### [EXERCISE DETAILS]
Please copy out the lines in the entries that contain "entretien".

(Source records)
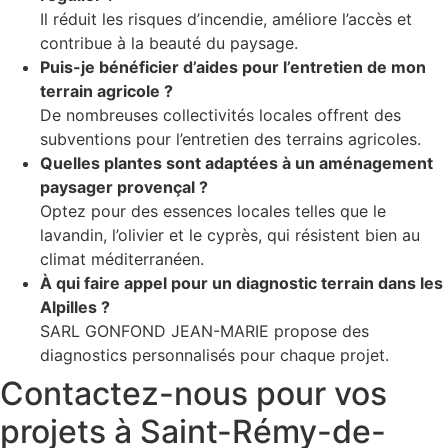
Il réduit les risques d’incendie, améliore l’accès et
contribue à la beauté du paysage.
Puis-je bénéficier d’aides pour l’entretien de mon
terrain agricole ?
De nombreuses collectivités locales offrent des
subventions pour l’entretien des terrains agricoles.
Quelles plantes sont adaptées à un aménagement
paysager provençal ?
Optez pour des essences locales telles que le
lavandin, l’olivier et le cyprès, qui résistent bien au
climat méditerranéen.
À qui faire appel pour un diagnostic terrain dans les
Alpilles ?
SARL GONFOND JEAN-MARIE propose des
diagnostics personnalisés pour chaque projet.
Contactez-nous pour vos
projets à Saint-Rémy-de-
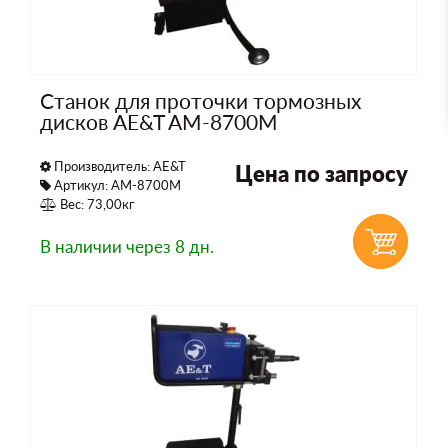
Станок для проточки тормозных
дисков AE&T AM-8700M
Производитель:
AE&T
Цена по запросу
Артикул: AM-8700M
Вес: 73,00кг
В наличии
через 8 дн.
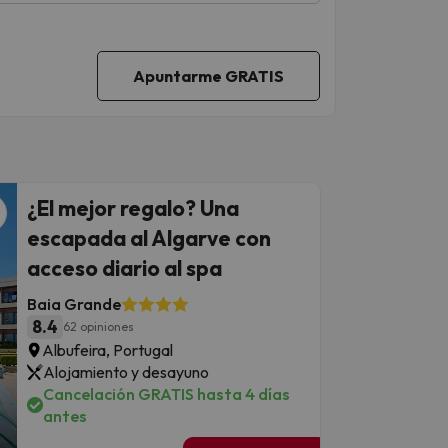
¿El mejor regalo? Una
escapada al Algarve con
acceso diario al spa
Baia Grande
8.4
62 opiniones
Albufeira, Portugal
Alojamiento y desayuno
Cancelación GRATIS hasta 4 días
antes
...
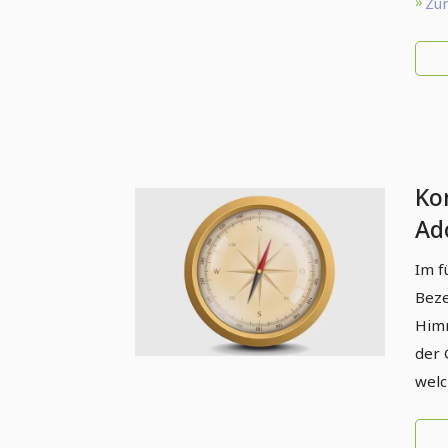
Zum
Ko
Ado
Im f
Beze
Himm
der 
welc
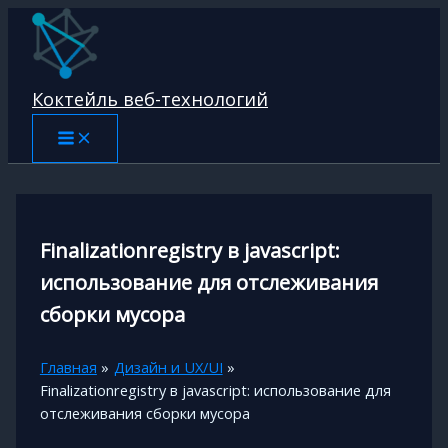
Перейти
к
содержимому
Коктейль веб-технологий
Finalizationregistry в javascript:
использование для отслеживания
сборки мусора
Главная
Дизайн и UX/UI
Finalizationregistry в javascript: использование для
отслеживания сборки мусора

### [RESPONSE TO THE EXERCISE]
Puis-je bénéficier d’aides pour l’entretien de mon
subventions pour l’entretien des terrains agricoles.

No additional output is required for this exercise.